10 Ekim 2017 Salı

Boşanma

     Yıllar önce bir ekim sonu... Belki de kasımdır, bilemedim şimdi. Hava kararmaya yüz tutmuşken tam, hoca da bir ezan tutturuyor. Akşam ezanı, belki yatsı... Anlamam pek... Derin bir endişe bütün bedenimi kaplıyor. O anda artık ayakta durmamın mümkünü yok. Hızla pencerenin kenarına gidiyor, karyolamın kenarına ilişiyorum. Kurtuluş'ta bir dördüncü kat.... Arka cephe... Gözlerim bakımsız balkonlarda gezinirken, içimden, yok, belki de yüksek sesle, "bundan daha mutsuz olunamaz ki" diyorum. Kimbilir, dememiş de olabilirim. Bunlar hep Amerikan dizilerinden kaptığımız özenti haller... Ama his net... Daha önce hiç olmadığım kadar mutsuz olduğumu hissediyorum. Çılgınca korkuyorum.

     Sancılı süreçler bitmiş, boşanma gerçekleşmiş. Kendi istediğim, çok istediğim boşanma... O, evden her şeyiyle gitmiş. "Nekahat dönemi"nin bitmiş olduğunu düşünmüş olsa gerek ki, annem de başımda tuttuğu nöbetini tamamlamış ve Ankara'ya dönmüş. 

     Ayrılmaya çalıştığım süre içinde nasıl da farkedememişim bunu. Hayatımdan gönderdiğim yalnızca geçinemediğim bir koca değil; on dört yıllık can yoldaşım, bildiğin çocukluk arkadaşım... Evlilik kısmı yedi yıl sürmüş dev bir ortaklık, adeta bir "çift yumurta ikizliği", delice bir ekip çalışması...

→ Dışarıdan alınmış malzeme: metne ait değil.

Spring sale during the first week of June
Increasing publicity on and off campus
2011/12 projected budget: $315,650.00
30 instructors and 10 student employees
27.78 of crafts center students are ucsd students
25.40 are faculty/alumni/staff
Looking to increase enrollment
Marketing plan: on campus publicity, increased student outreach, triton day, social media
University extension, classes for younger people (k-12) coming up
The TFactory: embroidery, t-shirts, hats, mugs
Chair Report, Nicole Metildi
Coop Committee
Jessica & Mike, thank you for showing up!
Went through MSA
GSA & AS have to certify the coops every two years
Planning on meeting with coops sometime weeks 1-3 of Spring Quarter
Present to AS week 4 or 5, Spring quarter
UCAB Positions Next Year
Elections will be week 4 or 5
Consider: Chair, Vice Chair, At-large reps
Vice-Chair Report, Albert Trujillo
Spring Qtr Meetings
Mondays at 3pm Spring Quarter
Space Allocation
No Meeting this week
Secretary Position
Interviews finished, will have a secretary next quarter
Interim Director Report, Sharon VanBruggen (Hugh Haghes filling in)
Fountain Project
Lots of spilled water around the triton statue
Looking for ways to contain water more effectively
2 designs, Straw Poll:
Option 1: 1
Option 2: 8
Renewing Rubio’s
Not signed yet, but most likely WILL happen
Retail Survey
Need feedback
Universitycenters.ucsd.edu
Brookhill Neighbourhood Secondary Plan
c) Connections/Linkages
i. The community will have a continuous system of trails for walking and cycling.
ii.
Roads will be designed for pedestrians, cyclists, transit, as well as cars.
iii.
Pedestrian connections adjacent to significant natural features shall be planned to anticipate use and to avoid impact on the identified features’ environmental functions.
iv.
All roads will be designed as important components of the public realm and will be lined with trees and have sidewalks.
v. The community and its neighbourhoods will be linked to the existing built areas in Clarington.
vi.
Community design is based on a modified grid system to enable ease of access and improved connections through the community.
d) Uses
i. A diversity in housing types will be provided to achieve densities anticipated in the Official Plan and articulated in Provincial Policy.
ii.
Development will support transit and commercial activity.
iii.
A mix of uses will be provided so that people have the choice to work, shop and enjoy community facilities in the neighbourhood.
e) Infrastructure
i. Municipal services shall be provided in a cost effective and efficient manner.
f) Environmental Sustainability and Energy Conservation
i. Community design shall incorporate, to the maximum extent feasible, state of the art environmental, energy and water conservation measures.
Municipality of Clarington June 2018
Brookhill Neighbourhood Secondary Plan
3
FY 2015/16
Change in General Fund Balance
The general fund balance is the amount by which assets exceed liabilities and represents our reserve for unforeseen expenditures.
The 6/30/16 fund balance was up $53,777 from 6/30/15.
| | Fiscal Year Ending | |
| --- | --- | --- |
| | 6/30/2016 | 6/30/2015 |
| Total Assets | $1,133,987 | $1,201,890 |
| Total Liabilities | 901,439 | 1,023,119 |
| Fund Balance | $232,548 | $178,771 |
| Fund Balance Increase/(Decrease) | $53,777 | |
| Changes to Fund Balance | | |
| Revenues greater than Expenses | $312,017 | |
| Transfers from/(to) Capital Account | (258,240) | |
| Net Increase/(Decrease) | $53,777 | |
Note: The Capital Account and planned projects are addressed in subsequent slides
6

     Paylaştığımız korkularımız gitti, güldüğümüz espriler gitti, birlikte yaptığımız komik danslar gitti, uydurduğumuz kelimelerimiz gitti, gelecek planlarımız gitti... O... Gitti...


     Parmaklarım güç alırcasına tuttunduğum yatağa geçiyor. Dişlerimi ve boynumu sıktığımı hissediyorum. Ağlayamayacak kadar gergin olduğumdan, oturduğum yerde hafifçe öne ve geriye sallanıyorum. Çünkü hava kararıyor, çünkü kış geliyor, çünkü ezan okunuyor... Acı ve endişe artık soyut kavramlar değil. Biçimsiz hatlarına dokunabiliyor, gri ve siyah renk geçişlerini görebiliyorum. Aldığım koku genzimi yakıyor. Ve ben, nasıl ifade edeceğimi yıllar sonra bir arkadaşımdan öğreneceğim "kuyu"ma düşmeye başlıyorum. Hızla, derine, dibe, en dibe doğru... Aile hayatımdan direk geçiş yaptığım evlilik hayatımın bitiminde, hayatımda ilk kez mutlak yalnızlıkla yüzleşiyorum. Arapça kelimeler ve hocanın yanık sesi kulağımda değil, midemde dönüp duruyor... Her şey -öyle- tanıdık... Tıpkı babamın ölümü gibi... Hayır, "gibi" değil... Korkarım babam tekrar ölüyor...

1 yorum:

  1. Böyle soyut şeylerin bu kadar net ve samimiyetle ifade edilebilmesi, size has, sevdiğim bir güzellik. Bu da geçer. Neler neler, neler neler geçmedi ki?!.